Step-by-Step Guide: Installing Terraform on an EC2 Instance and Managing IAM Resources

Introduction:

In this blog, we will walk through the process of managing IAM resources using Terraform. IAM (Identity and Access Management) in AWS enables you to manage user access and permissions for various AWS services. By leveraging Terraform's infrastructure as code capabilities, we can define and provision IAM users, groups, and policies in a repeatable and scalable manner. Follow this step-by-step guide to learn how to create and destroy IAM resources using Terraform.

tasks
    1.Create IAM User
    2.Create IAM Group
    3.Add User to the Group
    4.Create IAM Policy
    5.Attach IAM Policy to the Group

Step1: Launch EC2 instance

Step2. Attach iam role to EC2 instance

Step3. connect EC2 instance

Step 4: Install Terraform

1. Ensure you have Terraform installed on your local machine. You can download the latest version from the official Terraform website (https://www.terraform.io/downloads.html).

   Now, unzip the downloaded file.

   Move the Terraform binary to a system directory.

    wget https://releases.hashicorp.com/terraform/1.5.2/terraform_1.5.2_linux_amd64.zip
    ls
    unzip terraform_1.5.2_linux_amd64.zip
    mv terraform  /bin/
    terraform version
   

1. Now, make a configuration file.
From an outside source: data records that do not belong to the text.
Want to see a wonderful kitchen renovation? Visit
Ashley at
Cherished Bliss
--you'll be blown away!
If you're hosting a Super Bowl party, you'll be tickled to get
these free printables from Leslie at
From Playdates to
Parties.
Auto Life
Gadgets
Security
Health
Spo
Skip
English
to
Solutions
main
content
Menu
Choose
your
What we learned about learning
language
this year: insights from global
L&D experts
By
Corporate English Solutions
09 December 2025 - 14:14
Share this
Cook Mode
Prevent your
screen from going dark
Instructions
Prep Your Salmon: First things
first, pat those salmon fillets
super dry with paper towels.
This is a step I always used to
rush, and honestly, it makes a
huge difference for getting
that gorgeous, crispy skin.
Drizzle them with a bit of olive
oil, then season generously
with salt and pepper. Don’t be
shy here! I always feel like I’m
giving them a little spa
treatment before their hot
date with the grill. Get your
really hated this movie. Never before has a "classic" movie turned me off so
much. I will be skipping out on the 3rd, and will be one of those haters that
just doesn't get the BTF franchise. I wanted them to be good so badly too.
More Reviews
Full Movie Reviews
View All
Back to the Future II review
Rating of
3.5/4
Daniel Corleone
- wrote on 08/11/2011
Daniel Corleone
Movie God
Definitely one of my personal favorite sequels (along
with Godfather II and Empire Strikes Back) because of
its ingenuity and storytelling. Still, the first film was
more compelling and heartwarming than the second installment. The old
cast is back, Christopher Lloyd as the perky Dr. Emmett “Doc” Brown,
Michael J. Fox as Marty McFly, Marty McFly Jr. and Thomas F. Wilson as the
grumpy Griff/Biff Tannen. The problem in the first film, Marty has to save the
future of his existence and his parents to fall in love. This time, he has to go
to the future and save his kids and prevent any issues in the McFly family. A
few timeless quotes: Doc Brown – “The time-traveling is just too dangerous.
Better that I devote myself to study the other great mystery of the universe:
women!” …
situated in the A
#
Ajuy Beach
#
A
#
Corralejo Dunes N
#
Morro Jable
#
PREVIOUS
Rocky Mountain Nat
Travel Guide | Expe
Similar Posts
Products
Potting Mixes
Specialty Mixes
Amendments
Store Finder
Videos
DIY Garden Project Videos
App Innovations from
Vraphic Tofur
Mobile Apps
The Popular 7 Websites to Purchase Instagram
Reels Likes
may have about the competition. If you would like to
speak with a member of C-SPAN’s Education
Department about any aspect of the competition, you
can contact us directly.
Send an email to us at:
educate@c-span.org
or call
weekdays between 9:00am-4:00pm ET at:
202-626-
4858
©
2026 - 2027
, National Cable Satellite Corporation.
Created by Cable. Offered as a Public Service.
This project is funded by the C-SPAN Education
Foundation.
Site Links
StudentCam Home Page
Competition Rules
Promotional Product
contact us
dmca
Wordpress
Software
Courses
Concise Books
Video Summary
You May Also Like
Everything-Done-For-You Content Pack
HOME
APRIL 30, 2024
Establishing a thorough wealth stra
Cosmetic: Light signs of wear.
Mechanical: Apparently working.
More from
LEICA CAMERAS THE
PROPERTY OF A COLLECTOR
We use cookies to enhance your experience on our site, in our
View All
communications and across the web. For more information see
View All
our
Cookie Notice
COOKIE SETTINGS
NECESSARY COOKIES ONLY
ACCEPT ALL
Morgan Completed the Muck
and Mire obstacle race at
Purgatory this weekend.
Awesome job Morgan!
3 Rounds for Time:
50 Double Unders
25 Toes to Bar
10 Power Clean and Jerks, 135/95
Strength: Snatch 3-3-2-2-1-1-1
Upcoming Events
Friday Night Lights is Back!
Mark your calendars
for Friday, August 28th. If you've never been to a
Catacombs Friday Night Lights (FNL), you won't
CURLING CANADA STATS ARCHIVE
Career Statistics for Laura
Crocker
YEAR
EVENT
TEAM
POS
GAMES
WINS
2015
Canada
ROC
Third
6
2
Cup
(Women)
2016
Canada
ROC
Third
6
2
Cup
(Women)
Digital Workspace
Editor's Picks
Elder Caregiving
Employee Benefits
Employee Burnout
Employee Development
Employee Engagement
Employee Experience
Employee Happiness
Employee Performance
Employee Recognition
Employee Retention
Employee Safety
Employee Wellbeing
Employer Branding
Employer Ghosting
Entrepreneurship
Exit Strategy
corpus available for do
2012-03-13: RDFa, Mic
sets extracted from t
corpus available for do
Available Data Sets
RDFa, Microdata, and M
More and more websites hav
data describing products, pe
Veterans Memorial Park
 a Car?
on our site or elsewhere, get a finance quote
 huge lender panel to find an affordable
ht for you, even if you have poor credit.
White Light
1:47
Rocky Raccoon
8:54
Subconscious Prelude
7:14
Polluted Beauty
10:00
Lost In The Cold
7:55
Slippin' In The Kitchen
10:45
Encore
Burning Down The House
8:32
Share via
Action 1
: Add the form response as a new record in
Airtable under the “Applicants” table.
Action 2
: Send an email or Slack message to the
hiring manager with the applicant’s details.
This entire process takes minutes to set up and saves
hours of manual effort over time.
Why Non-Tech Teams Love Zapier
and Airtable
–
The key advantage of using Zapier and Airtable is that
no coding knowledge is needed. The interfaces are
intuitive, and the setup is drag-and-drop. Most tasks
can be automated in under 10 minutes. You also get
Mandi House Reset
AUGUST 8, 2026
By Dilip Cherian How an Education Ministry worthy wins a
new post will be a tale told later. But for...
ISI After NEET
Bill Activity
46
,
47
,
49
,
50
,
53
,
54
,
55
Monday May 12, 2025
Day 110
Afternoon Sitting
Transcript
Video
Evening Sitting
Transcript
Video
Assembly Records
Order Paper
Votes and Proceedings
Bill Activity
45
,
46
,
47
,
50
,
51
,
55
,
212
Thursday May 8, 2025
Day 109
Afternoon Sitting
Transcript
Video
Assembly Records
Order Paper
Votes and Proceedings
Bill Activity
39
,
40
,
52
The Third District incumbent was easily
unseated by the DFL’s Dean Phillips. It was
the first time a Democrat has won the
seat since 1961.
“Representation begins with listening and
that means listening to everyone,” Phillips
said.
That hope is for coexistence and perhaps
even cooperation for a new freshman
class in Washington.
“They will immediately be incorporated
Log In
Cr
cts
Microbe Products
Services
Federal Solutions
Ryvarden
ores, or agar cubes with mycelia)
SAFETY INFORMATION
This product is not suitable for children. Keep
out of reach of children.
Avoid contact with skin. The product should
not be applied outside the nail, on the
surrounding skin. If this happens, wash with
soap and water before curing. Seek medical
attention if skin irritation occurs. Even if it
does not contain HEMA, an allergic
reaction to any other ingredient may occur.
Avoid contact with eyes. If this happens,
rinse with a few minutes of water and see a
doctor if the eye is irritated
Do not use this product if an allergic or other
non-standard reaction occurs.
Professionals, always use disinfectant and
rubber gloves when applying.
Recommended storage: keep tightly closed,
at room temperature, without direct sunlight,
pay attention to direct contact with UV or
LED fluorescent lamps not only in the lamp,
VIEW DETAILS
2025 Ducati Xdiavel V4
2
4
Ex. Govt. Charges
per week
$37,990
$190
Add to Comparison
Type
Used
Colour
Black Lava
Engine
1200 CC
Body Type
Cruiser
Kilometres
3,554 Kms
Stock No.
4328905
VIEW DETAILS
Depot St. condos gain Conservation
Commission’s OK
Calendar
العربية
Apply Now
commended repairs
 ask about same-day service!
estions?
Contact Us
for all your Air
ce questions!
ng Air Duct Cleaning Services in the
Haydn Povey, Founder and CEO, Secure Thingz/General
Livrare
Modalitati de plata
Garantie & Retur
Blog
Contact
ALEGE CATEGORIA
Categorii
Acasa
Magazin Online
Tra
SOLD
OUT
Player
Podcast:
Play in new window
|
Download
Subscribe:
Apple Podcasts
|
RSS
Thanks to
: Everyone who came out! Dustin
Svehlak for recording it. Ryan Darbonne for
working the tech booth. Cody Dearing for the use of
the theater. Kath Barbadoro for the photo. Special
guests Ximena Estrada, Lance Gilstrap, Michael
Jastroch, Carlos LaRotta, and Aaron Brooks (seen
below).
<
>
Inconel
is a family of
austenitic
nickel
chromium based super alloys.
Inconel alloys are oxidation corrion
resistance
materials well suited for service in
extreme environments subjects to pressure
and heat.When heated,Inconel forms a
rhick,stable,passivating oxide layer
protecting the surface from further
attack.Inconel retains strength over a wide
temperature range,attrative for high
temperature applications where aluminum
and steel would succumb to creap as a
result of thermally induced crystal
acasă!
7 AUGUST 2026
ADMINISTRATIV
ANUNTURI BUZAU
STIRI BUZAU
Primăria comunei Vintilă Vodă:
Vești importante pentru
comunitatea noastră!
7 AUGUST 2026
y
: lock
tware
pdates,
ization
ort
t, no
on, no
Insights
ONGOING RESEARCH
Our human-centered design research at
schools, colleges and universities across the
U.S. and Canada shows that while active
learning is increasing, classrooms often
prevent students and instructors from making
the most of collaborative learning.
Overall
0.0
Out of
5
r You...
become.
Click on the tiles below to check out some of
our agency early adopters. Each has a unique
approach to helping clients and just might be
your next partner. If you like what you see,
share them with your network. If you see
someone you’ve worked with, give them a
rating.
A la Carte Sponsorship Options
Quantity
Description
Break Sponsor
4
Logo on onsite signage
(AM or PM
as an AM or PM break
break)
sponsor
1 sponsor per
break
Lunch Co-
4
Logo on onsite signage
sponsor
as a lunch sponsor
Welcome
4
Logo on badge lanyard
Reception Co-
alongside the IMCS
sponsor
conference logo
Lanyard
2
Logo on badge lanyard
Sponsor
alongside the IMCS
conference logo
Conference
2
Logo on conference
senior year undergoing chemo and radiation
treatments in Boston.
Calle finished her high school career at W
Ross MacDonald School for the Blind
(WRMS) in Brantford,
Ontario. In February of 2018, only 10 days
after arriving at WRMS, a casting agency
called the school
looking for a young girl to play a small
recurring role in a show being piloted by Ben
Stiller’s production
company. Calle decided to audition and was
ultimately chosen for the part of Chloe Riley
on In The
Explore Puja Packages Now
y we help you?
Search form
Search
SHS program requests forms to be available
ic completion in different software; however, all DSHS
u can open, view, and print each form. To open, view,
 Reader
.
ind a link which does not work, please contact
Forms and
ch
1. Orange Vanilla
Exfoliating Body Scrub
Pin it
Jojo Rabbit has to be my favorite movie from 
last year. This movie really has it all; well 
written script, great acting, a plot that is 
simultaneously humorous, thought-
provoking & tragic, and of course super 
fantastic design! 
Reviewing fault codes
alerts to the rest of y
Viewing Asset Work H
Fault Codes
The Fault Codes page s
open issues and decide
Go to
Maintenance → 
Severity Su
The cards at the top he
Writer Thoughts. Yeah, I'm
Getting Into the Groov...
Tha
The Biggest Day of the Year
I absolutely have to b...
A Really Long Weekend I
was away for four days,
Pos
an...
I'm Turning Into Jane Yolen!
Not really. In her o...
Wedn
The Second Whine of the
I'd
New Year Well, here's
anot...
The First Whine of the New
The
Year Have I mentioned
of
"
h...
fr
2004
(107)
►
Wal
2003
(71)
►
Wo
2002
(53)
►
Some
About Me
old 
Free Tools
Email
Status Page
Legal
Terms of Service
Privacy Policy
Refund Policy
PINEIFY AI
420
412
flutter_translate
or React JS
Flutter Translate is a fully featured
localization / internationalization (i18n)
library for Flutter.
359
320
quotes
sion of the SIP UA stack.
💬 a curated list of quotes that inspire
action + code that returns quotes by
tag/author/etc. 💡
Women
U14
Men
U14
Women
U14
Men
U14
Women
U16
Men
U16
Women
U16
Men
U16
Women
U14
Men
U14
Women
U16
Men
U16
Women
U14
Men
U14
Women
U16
I am giving here the name as iam_resources.tf . You can give name as per your choice but remember the extension must be ‘tf’.

    # Create IAM User
    resource "aws_iam_user" "raj_user" {
      name = "raj_user"
    }
   
    # Create IAM Group
    resource "aws_iam_group" "asale_group" {
      name = "asale_group"
    }
   
    # Add User to the Group
    resource "aws_iam_user_group_membership" "asale_member" {
      user  = aws_iam_user.raj_user.name
      groups = [aws_iam_group.asale_group.name]
    }
   
    # Create IAM Policy
    resource "aws_iam_policy" "iam_policy" {
      name = "iam_policy"
   
      policy = <<EOF
    {
      "Version": "2012-10-17",
      "Statement": [
        {
          "Effect": "Allow",
          "Action": [
            "s3:ListBucket"
          ],
          "Resource": [
            "*"
          ]
        }
      ]
    }
    EOF
    }
   
    # Attach IAM Policy to the Group
    resource "aws_iam_group_policy_attachment" "iam_policy_attachment" {
      group      = aws_iam_group.asale_group.name
      policy_arn = aws_iam_policy.iam_policy.arn
    }
   

tep 5: Initialize and Apply the Configuration

1. Run terraform init to initialize the Terraform configuration.

2. Run terraform plan command

Run terraform apply to create the IAM resources. Review the changes and confirm by typing "yes" when prompted.

Step 5: Verify the IAM Resources

Sign in to the AWS Management Console and navigate to the IAM service.

Validate that the IAM user, group, and policy are created as expected.

Step 6: Destroy the IAM Resources

1. When you no longer need the IAM resources, run terraform destroy to destroy the resources created by Terraform. Confirm the destruction by typing "yes" when prompted.

Conclusion:

In this blog, we learned how to manage IAM resources using Terraform. By defining IAM users, groups, and policies in Terraform configuration files, we can easily provision and manage these resources in a consistent and scalable manner. With Terraform, you can automate the process of setting up and managing IAM permissions for your AWS resources. Additionally, the ability to destroy resources ensures proper cleanup when they are no longer needed, reducing unnecessary costs and maintaining a clean environment.